When a packet arrives at a switch, the switch first checks its flow table to find any existing matching flow rule entries. If a matching rule is found, the packet is processed accordingly based on that rule. However, if there is no matching flow rule, the switch generates a Packet_In message for the packet and forwards it to the SDN controller [31]. This Packet_In message provides the SDN controller with the necessary information to make a decision on how to handle the packet. Upon receiving the Packet_In message, the controller analyzes its contents using its packet_in_handler. This handler allows for the extraction and collection of relevant information from the incoming packet, such as the source IP address, destination IP address, communication protocol, source port, destination port, and more [32]. Based on this information, the SDN controller can make an informed decision on how to process the packet. Subsequently, the controller installs a new flow rule in the switch’s flow table to ensure future packets with similar characteristics are handled efficiently.

3.2.2 Flow Rule Instillation

To install or modify flow rules in the switch’s flow table, the controller utilizes the Add_Flow message. This message specifies the match criteria, actions to be performed, and the priority for the flow rule [31]. In the implementation, the controller’s flow_mod_handler method is employed, which takes advantage of the specification of match fields. This allows for more precise or coarse-grained manipulation of flow rules based on specific attributes. For example, attributes such as idle_timeout and the OFPFF_SEND_FLOW_REM flag can be set using this message [32]. By leveraging these capabilities, the controller can effectively manage and customize the flow rules in the switch’s flow table according to the requirements of the network.

════════════════════

APPLY WHAT YOU READ:
- 1) Decide whether each statement agrees with the passage on SDN flow rules, and answer yes or no while quoting the words from the passage that settle it: (a) When a switch finds no matching flow rule, it sends a Packet_In message to the SDN controller. (b) The controller relies on its flow_mod_handler to analyze an incoming Packet_In message. (c) The Add_Flow message specifies a priority for the flow rule.
- 2) Write a continuation of the passage on SDN flow rules, starting right after its final sentence.
The lines that come after this passage on SDN flow rules have no connection to it.

SUPPLIED DATA:
════════════════════

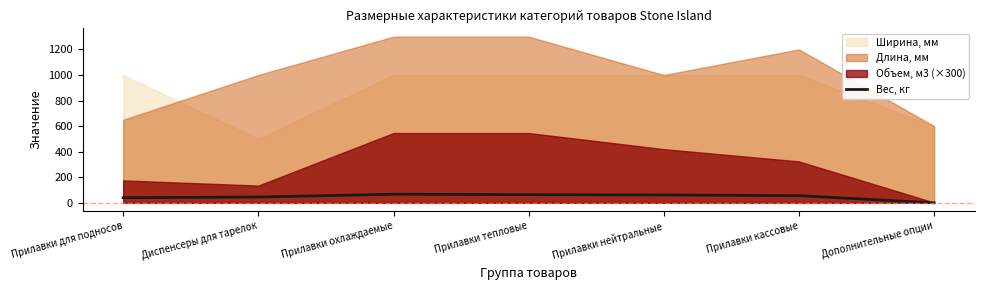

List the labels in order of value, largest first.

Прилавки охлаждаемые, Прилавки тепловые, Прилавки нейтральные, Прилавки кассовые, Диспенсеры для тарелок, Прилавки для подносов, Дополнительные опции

════════════════════

SOLVED TASKS:
- 1)
(a) Yes: "if there is no matching flow rule, the switch generates a Packet_In message for the packet and forwards it to the SDN controller"
(b) No: "Upon receiving the Packet_In message, the controller analyzes its contents using its packet_in_handler"
(c) Yes: "This message specifies the match criteria, actions to be performed, and the priority for the flow rule"

- 2)
3.2.3 Traffic Monitoring

The SDN controller has the capability to request statistics from an SDN switch using the Stats Request message. In response to this request, the switch provides the requested statistics by sending a Stats Reply message. These statistics can include various information such as individual or aggregate packet counts, byte counts, the total number of flow rule entries in the switch’s flow table, duration for specific flows, and more [31]. Ryu, being a flexible SDN controller framework, offers several methods to handle the Stats Reply response from the switch. These methods include (i) flow_stats_reply_handler, which provides statistics for individual specified flow(s); (ii) flow_stats_reply_handler, which provides aggregate flow statistics; and (iii) table_stats_reply_handler, which offers specified table(s) statistics [32]. By utilizing these methods, the controller can effectively process and extract the desired statistics received in the Stats Reply message from the switch. This allows for comprehensive monitoring and analysis of network performance and traffic patterns within the SDN environment.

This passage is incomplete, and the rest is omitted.